Разумеется, после такого приглашения он не пошел. Тургенев еще не раз делал попытки зазвать его к себе, но Добролюбов упорно уклонялся, чем немало удивлял прославленного писателя. Сначала Тургенев объяснял это семинарской застенчивостью, боязнью попасть в непривычное аристократическое общество. Потом он понял, что дело было совсем не в этом: Добролюбов не боялся, а скорее презирал аристократов.
Заметно уязвленный равнодушием Добролюбова, Тургенев стал внимательнее относиться к нему, пытался заводить с ним разговоры. Хотя эти разговоры по-прежнему не клеились и Добролюбов старался избегать их, однако Тургенев почувствовал в конце концов, что перед ним человек незаурядный по умственному развитию и образованности.
«Между сотрудниками «Современника» Тургенев был, бесспорно, самый начитанный, но с появлением Чернышевского и Добролюбова он увидел, что эти люди посерьезнее его знакомы с иностранной литературой.

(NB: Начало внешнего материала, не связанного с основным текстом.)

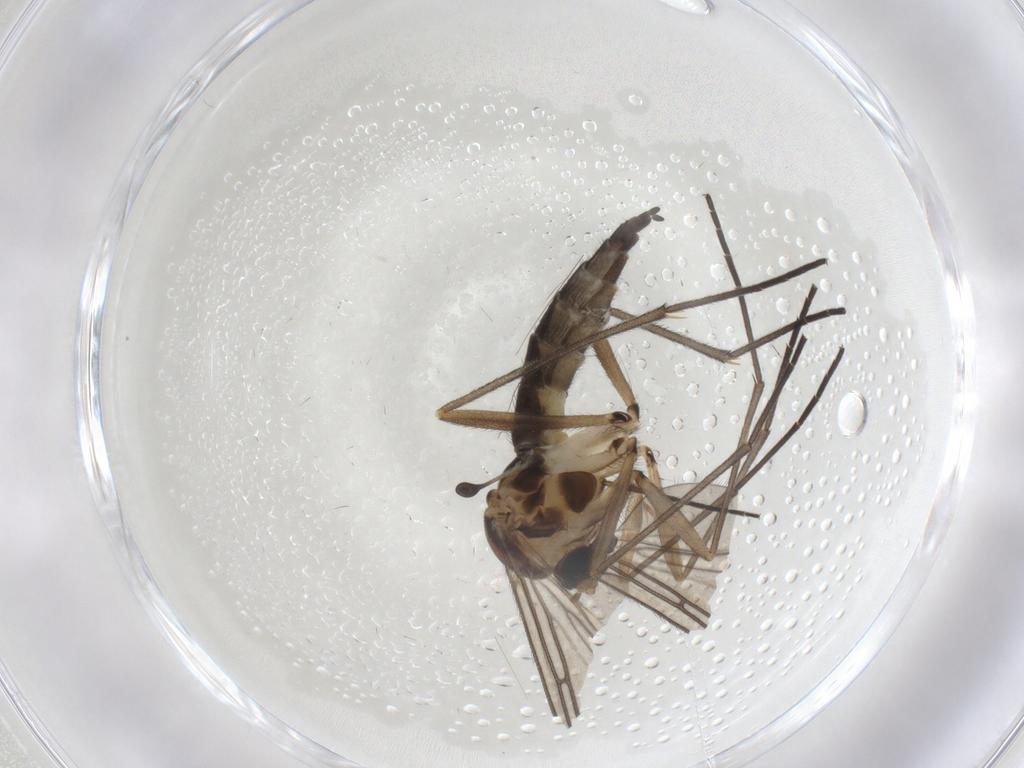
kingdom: Animalia
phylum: Arthropoda
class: Insecta
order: Diptera
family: Sciaridae
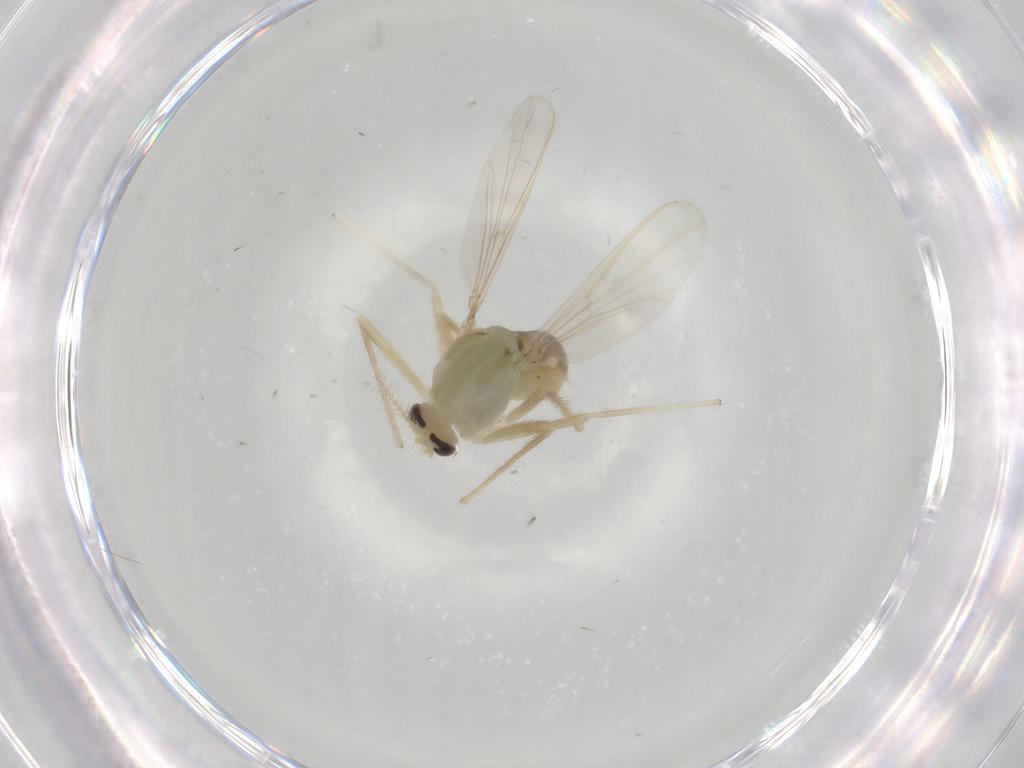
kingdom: Animalia
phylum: Arthropoda
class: Insecta
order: Diptera
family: Chironomidae
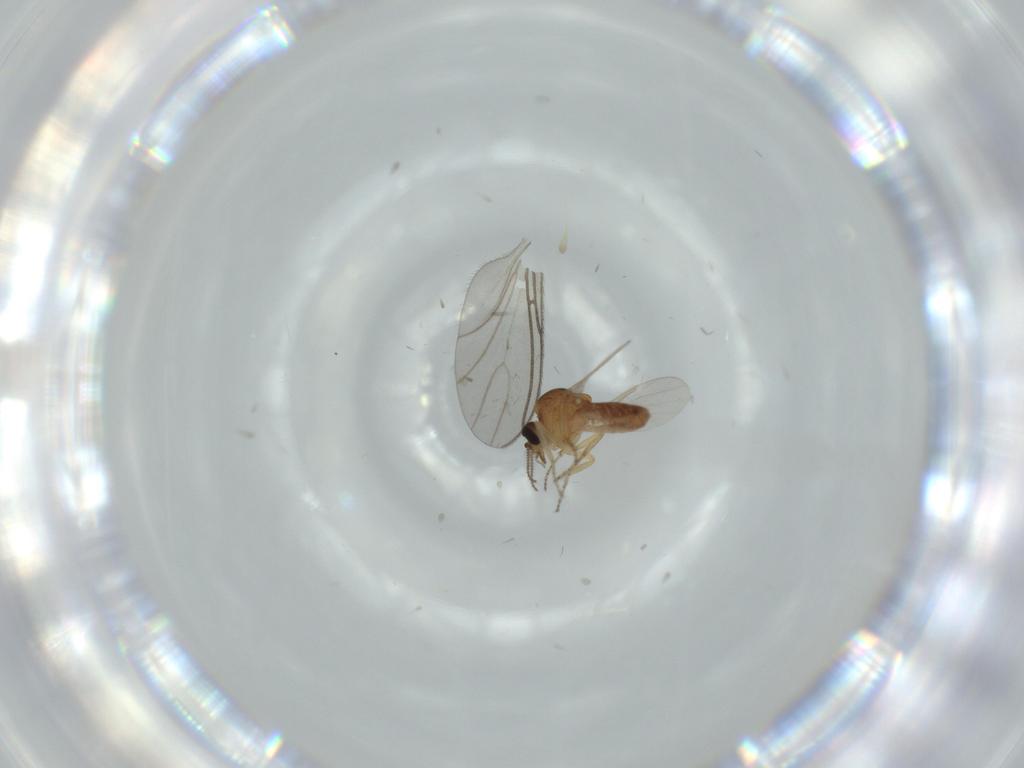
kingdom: Animalia
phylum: Arthropoda
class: Insecta
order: Diptera
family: Ceratopogonidae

Тургенев сам сказал Некрасову, когда побеседовал с Добролюбовым:
— Меня удивляет, каким образом Добролюбов, недавно оставив школьную скамью, мог так основательно ознакомиться с хорошими иностранными сочинениями? И какая чертовская память!
— Я тебе говорил, что у него замечательная голова! — отвечал Некрасов. — Можно подумать, что лучшие профессора руководили его умственным развитием и образованием! Это, брат, русский самородок… утешительный факт, который показывает силу русского ума, несмотря на все неблагоприятные общественные условия жизни. Через десять лет литературной своей деятельности Добролюбов будет иметь такое же значение в русской литературе, как Белинский».
Этот рассказ А. Я. Панаевой верно передает общий характер взаимоотношений между главными деятелями «Современника».
* * *
К концу 50-х годов, по мере назревания революционной ситуации в стране, голос Добролюбова звучал все громче и громче. Усиление крестьянского движения, рост недовольства в народных массах, с одной стороны, подготовка правительством куцей крестьянской реформы, отвечавшей помещичьим интересам, — с другой, позволяли надеяться на близость крестьянской революции, которая, — по мысли руководителей «Современника», — должна была смести с лица земли режим крепостного угнетения.
Общественная атмосфера все более накалялась. Характеризуя политическую обстановку в России тех лет, В. И. Ленин указывал: «Оживление демократического движения в Европе, польское брожение, недовольство в Финляндии, требование политических реформ всей печатью и всем дворянством, распространение по всей России «Колокола», могучая проповедь Чернышевского, умевшего и подцензурными статьями воспитывать настоящих революционеров, появление прокламаций, возбуждение крестьян… — при таких условиях самый осторожный и трезвый политик должен был бы признать революционный взрыв вполне возможным и крестьянское восстание — опасностью весьма серьезной».